小高区の自宅で出陣の準備を進める佐藤さん

■小高郷騎馬会郷大将 佐藤邦夫さん 69

 26日に幕を開ける相馬野馬追で小高郷騎馬会郷大将を務める佐藤邦夫さん(69)は、夏季の特例宿泊が認められた南相馬市小高区の自宅で武具や馬具の準備を急いでいる。年に一度の晴れ舞台。自宅には出陣の祝いが届く。手伝う後輩も足を運ぶが、東日本大震災前の暮らしには、ほど遠い。それでも伝統の祭りが地域の絆を、より強く結んでくれると信じ、本番を待つ。

 佐藤さんは13歳のころから野馬追に出陣してきた。これまで53回と騎馬会内では現役最多だ。母、妻、長男一家と8人家族。馬も2頭飼っていた。

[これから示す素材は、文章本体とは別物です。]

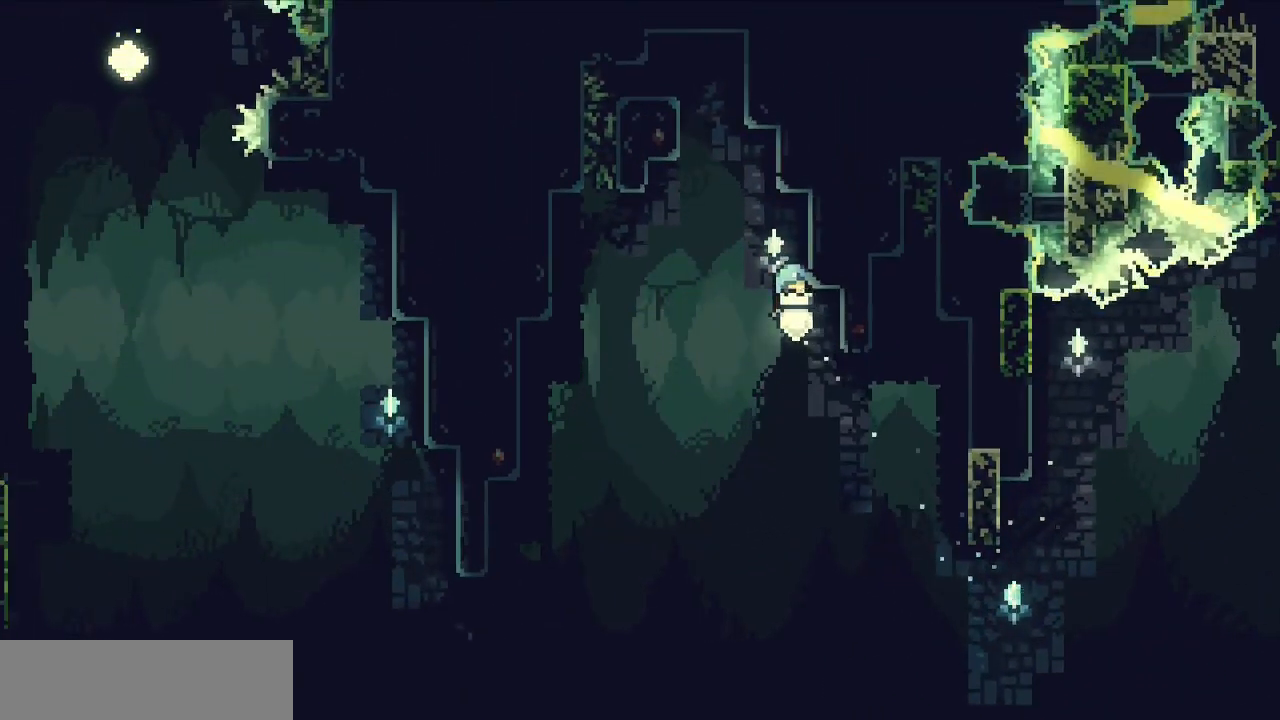
{"keys": ["c", "left", "z"], "events": [[17, "up", "down"], [67, "c", "up"], [67, "right", "up"], [250, "up", "up"], [300, "left", "down"], [350, "c", "down"]]}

 「3・11」を境に生活は一変した。東京電力福島第一原発事故により、長男一家は福島市へ、佐藤さんは母、妻と原町区に避難した。自宅に残した馬が気掛かりだった。あるだけの餌を残した。1カ月後、戻った佐藤さんに駆け寄ってきた2頭は痩せ細っていた。毎日、餌を与えるために通ったが、警戒区域に設定された。手放すしかなかった。
 多くの武者が避難しても野馬追が途絶えることはなかった。震災の年、甲冑(かっちゅう)競馬や神旗争奪戦の主要行事は中止されたが、小高郷騎馬会は警戒区域内の相馬小高神社から原町区の多珂神社に場所を移し出陣した。2年目は小高神社での野馬懸(のまかけ)が復活した。

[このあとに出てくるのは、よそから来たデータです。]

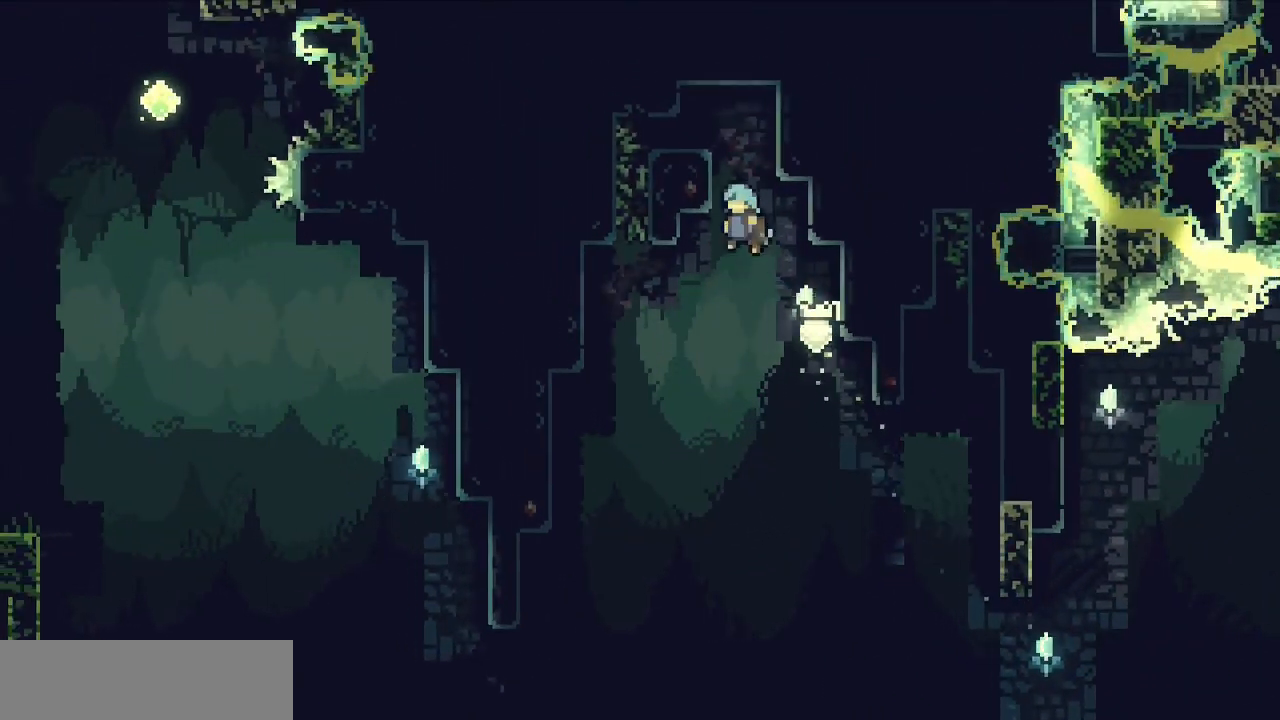
{"keys": [], "events": [[83, "c", "up"], [117, "c", "down"], [450, "c", "up"], [450, "z", "up"], [500, "left", "up"]]}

 そして、4年目となる今年の夏、小高区で野馬追期間中の特例宿泊が認められ、小高郷の騎馬武者は住み慣れた自宅から出陣できるようになった。「震災前のように、期間中は自宅で家族と食卓を囲み、酒を楽しんで英気を養いたい」という。
 毎日のように準備のため自宅に通う。25日からは、妻や母と共に自宅に泊まる。本番の26日朝は、一緒に出場する3人の息子ら若手の武者たちの迎えを受け、相馬小高神社で行われる出陣式に向かう。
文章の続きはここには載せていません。